Covid-19 as an alibi… According to the human rights organization Human Rights Watch (HRW), Tunisia hides “secret detentions” by passing them off as isolation due to coronavirus.

“The Tunisian authorities are concealing under certain house arrests secret detentions under the pretext of a state of emergency,” HRW said in a statement on Wednesday.

The association cites the cases of the former Minister of Justice and number two of the Ennahdha party, Noureddine Bhiri, and of Fethi Baldi, a senior executive of this party, a pet peeve of President Kais Saied.

“A dangerous escalation”

For HRW, "the excesses in the application" of such an "extrajudicial measure" in the name of exceptional legislation promulgated under former President Habib Bourguiba (1957-1987) and regularly extended, "have multiplied" since the coup by Kais Saied, who assumed full powers on July 25 and "demonstrates a dangerous escalation".

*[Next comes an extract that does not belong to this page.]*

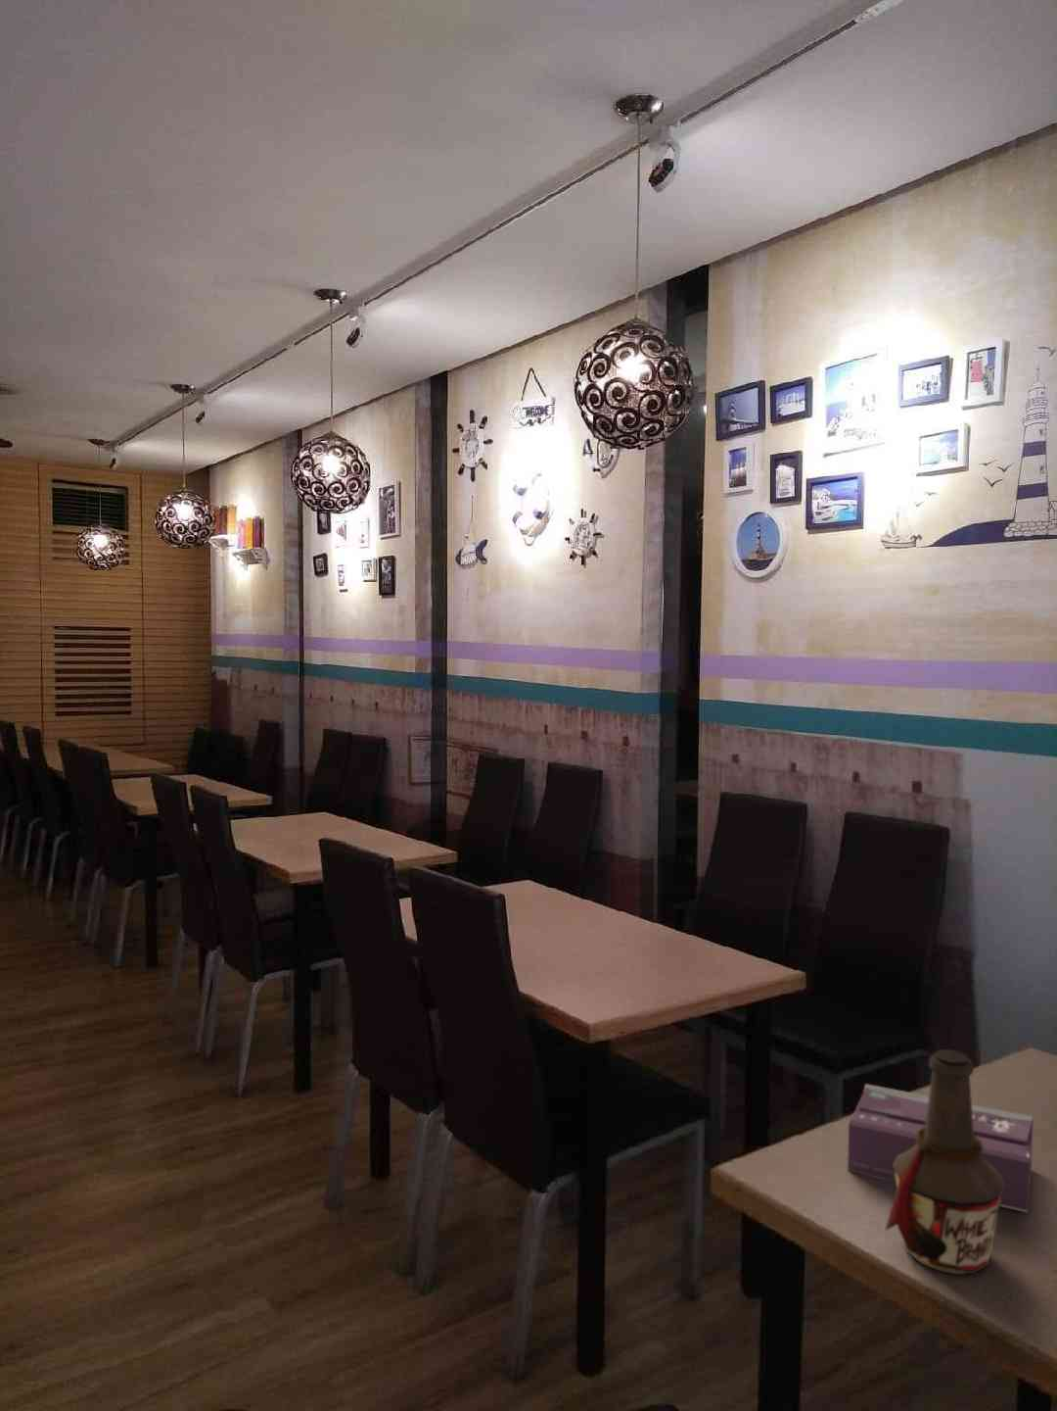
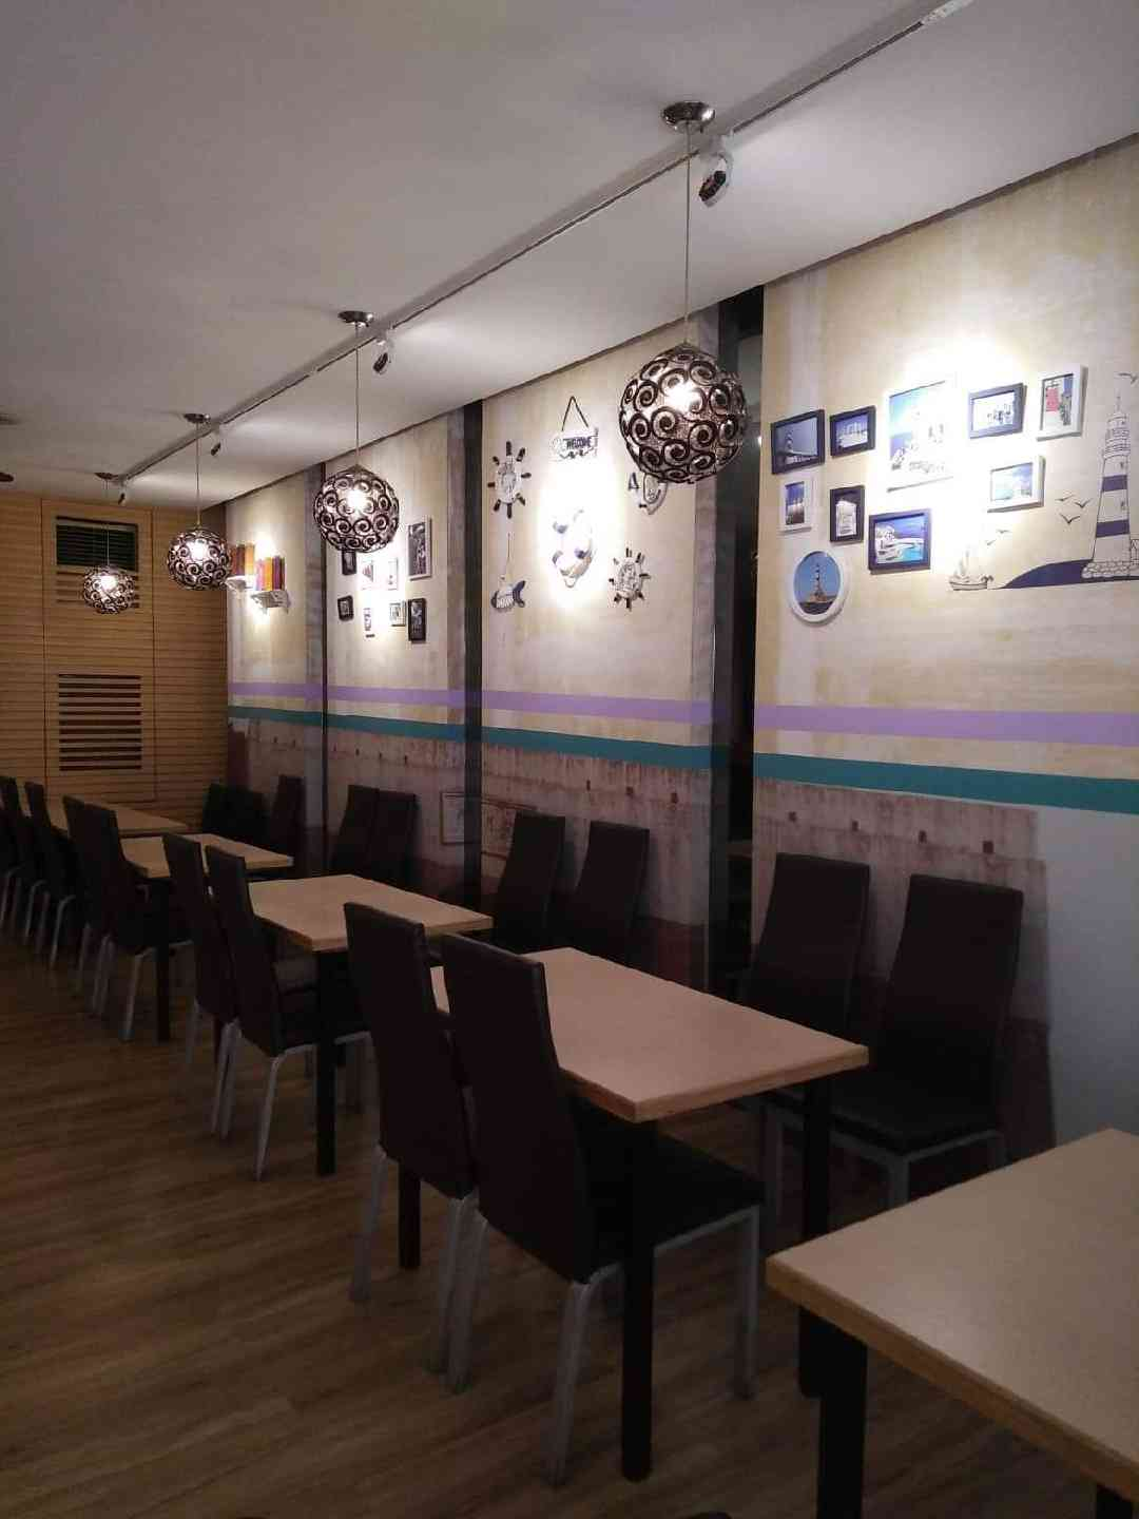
- bottle [884,1049,1005,1275]
- tissue box [846,1083,1035,1213]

In #Tunisia, exceptional measures granted by the emergency decree are being used abusively and without judicial oversight, raising the specter of secret detentions.

These violations further erode the principles of the rule of law.

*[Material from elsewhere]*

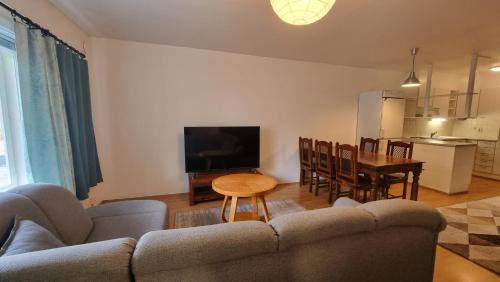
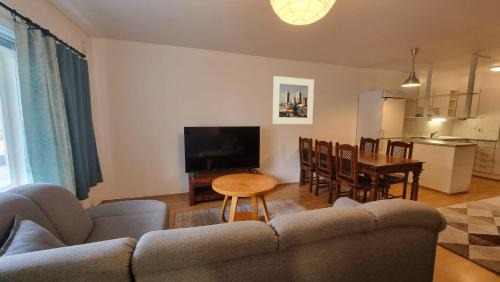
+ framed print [271,75,315,125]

@SaChellalihttps://t.co/K15gYpWFUf pic.twitter.com/5CU3uwIeU8

— Wenzel Michalski (@WenzelMichalski) February 9, 2022

The NGO denounced at least two other house arrests with arrest and incommunicado, justified by the Ministry of the Interior on suspicion of "serious threat to public security".

These two subpoenas were lifted a few days later.

Hunger-strike

"The exceptional measures granted by the emergency decree are used in an abusive manner and without judicial control" and "raise the specter of secret detentions", denounced Salsabil Chellali, head of HRW for Tunisia.

Bhiri and Baldi were arrested and forcibly taken on January 31 by plainclothes officers to an unknown location.

Noureddine Bhiri was hospitalized the next day in Bizerte (north) after the deterioration of his state of health while the exact place of detention of Fethi Baldi remains secret.

Noureddine Bhiri on hunger strike and who initially refused to take his medication, is being fed and cared for via infusions, according to HRW.